Work through the lines below and count those holding "Which"; reply with the number only.

**** Excerpted data

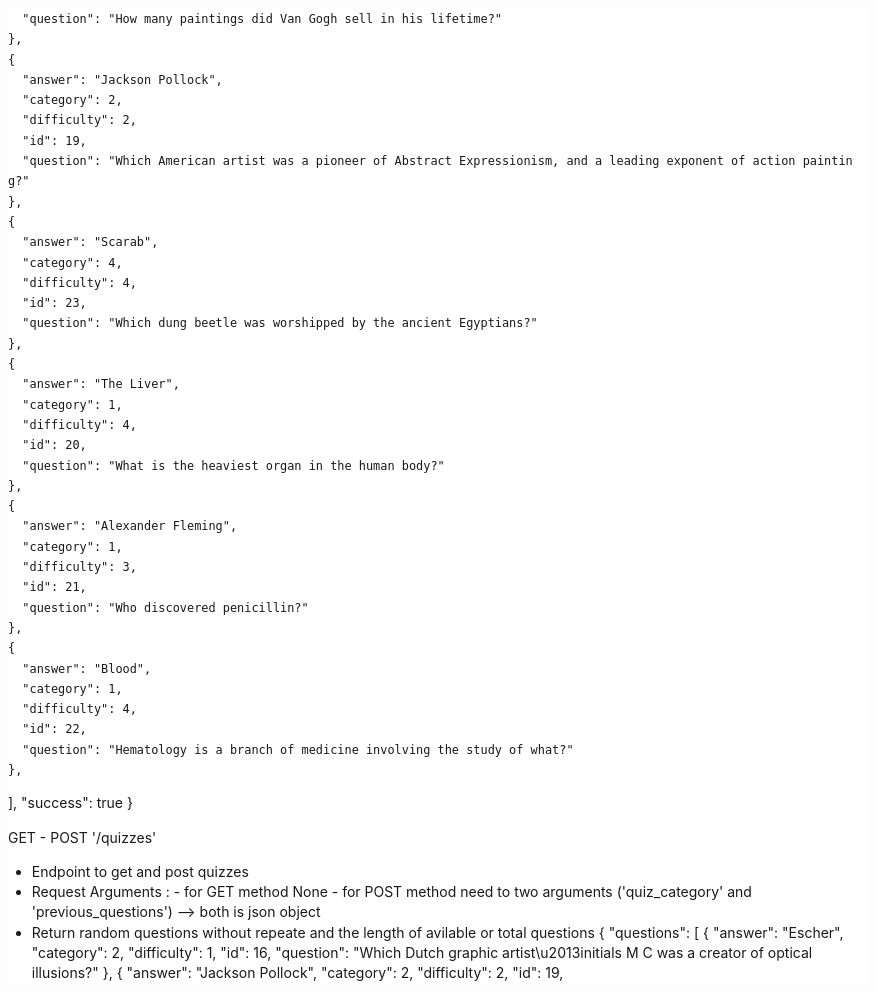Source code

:       "question": "How many paintings did Van Gogh sell in his lifetime?"
    }, 
    {
      "answer": "Jackson Pollock", 
      "category": 2, 
      "difficulty": 2, 
      "id": 19, 
      "question": "Which American artist was a pioneer of Abstract Expressionism, and a leading exponent of action painting?"
    }, 
    {
      "answer": "Scarab", 
      "category": 4, 
      "difficulty": 4, 
      "id": 23, 
      "question": "Which dung beetle was worshipped by the ancient Egyptians?"
    }, 
    {
      "answer": "The Liver", 
      "category": 1, 
      "difficulty": 4, 
      "id": 20, 
      "question": "What is the heaviest organ in the human body?"
    }, 
    {
      "answer": "Alexander Fleming", 
      "category": 1, 
      "difficulty": 3, 
      "id": 21, 
      "question": "Who discovered penicillin?"
    }, 
    {
      "answer": "Blood", 
      "category": 1, 
      "difficulty": 4, 
      "id": 22, 
      "question": "Hematology is a branch of medicine involving the study of what?"
    }, 
  ], 
  "success": true
}
```
```
GET - POST '/quizzes'
- Endpoint to get and post quizzes
- Request Arguments : - for GET method None
                      - for POST method need to two arguments ('quiz_category' and 'previous_questions') --> both is json object
- Return random questions without repeate and the length of avilable or total questions
{
  "questions": [
    {
      "answer": "Escher", 
      "category": 2, 
      "difficulty": 1, 
      "id": 16, 
      "question": "Which Dutch graphic artist\u2013initials M C was a creator of optical illusions?"
    }, 
    {
      "answer": "Jackson Pollock", 
      "category": 2, 
      "difficulty": 2, 
      "id": 19,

********

* Response to the exercise
3